Los permisos de lectura no hacen a los agentes inofensivos de todos modos. Si una IA lo ve todo pero no puede actuar directamente, le queda un vector de ataque: puede intentar manipularte. Turian empieza a esbozar este escenario y luego se detiene. «No vayas por ahí. Es demasiado inquietante». Incluso él duda en contar hasta el final la historia más oscura.

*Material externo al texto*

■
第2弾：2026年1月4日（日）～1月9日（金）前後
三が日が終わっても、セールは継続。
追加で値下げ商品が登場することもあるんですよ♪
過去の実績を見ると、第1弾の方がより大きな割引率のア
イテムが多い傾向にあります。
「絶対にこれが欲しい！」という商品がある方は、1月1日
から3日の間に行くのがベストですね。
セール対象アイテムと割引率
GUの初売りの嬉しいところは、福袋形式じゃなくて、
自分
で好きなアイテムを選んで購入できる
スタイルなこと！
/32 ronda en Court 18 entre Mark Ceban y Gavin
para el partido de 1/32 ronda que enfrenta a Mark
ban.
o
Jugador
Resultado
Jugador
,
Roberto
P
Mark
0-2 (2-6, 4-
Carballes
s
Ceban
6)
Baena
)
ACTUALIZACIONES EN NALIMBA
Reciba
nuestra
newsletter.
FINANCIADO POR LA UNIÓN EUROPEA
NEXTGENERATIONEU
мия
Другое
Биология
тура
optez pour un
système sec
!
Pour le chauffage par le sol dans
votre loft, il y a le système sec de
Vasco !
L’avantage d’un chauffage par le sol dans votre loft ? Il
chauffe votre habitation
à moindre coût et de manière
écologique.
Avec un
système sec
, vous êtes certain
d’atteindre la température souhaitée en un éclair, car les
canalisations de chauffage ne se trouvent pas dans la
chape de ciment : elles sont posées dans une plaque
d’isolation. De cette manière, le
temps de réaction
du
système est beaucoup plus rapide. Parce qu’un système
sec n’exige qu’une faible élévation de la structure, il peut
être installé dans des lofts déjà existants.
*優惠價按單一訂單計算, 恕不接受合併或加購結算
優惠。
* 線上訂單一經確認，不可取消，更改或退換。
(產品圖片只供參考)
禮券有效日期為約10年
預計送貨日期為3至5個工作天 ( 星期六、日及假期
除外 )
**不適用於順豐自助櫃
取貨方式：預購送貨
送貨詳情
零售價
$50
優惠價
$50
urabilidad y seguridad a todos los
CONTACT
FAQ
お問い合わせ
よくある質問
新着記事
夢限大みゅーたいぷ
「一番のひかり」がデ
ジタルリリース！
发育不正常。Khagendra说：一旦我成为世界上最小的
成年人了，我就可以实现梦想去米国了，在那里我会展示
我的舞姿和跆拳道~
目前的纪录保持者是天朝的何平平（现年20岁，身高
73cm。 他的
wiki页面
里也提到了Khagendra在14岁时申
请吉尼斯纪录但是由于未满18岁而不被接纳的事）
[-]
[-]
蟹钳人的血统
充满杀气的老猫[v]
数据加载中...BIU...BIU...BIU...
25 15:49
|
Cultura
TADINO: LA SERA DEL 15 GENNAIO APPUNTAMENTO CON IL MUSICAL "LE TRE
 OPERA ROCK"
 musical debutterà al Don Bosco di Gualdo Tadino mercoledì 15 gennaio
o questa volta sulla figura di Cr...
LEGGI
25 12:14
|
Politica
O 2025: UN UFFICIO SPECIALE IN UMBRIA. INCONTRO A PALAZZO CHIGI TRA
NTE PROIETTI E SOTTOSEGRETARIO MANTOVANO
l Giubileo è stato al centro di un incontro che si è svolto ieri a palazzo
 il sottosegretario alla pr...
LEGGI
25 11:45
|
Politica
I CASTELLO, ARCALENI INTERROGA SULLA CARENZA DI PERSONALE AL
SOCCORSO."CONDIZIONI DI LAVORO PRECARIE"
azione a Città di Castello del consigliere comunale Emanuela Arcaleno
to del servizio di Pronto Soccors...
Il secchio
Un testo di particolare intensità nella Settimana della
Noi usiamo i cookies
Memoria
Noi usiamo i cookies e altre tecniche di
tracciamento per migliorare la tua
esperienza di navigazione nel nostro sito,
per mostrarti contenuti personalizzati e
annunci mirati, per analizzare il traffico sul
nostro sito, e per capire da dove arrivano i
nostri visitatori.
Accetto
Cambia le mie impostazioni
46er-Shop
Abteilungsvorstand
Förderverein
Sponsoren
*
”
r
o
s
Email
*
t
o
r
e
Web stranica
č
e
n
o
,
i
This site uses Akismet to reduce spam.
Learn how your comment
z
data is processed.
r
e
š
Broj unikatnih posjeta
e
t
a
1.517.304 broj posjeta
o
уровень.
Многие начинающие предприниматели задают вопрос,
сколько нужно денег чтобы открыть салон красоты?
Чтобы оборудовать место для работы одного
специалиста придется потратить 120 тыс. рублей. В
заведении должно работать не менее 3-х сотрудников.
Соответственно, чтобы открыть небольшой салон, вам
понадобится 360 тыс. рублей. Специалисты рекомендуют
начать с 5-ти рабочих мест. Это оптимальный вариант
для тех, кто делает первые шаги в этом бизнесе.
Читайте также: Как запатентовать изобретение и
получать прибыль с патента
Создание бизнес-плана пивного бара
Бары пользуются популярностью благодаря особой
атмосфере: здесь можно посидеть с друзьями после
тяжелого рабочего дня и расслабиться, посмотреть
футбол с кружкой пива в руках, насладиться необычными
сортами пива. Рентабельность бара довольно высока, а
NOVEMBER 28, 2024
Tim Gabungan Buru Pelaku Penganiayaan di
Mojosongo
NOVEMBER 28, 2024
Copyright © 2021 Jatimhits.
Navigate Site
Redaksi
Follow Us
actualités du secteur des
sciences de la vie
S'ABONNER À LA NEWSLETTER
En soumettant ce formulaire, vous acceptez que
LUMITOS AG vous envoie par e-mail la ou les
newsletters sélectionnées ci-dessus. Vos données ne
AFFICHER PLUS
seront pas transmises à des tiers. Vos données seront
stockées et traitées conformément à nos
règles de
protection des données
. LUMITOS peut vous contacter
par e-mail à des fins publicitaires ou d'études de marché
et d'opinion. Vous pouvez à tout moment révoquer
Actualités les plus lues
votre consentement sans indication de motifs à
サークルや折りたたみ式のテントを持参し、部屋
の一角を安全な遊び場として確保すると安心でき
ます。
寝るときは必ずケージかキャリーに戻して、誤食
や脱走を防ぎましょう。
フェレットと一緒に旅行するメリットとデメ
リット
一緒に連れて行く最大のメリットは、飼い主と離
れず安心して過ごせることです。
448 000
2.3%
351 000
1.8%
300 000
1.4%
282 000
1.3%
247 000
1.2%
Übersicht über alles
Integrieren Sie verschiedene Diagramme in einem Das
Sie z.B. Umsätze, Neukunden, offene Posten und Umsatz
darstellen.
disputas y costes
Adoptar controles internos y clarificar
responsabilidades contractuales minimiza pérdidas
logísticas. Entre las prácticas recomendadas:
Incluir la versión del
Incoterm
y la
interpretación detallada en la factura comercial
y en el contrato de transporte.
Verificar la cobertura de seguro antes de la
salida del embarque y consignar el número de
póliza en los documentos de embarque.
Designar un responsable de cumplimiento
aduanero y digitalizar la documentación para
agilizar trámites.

Hacia el exterior, la IA sigue siendo sinónimo de productividad y crecimiento. Por debajo, en 2026 se trabaja sobre todo en guardarraíles. En Berlín, la policía prueba videovigilancia asistida por IA en puntos conflictivos; los defensores de los derechos civiles advierten de sistemas que marcan automáticamente a personas como sospechosas. En las empresas, los directivos temen menos a los chatbots que escriben malos poemas que a los agentes que se abren camino sin ser detectados hacia datos financieros, buzones de clientes o sistemas de producción.

Las herramientas de Turian no son glamurosas. Dashboards, contratos, una minuciosa lista negra para agentes de programación con exceso de celo. Ningún gran escenario. Pero su enfoque sigue una intuición simple: cuanta más autonomía damos al software, más aburridas reglas humanas necesitamos a su alrededor. Solo que las reglas no pueden ser palabras. Tienen que ser muros.

Esta podría ser la verdadera historia de la IA del año 2026. No el próximo gran salto en los modelos, sino la pregunta poco espectacular sobre qué no puede hacer físicamente un agente. La respuesta decidirá si la IA realmente nos ayuda o si solo nos proporciona formas más rápidas y creativas de destrozarlo todo.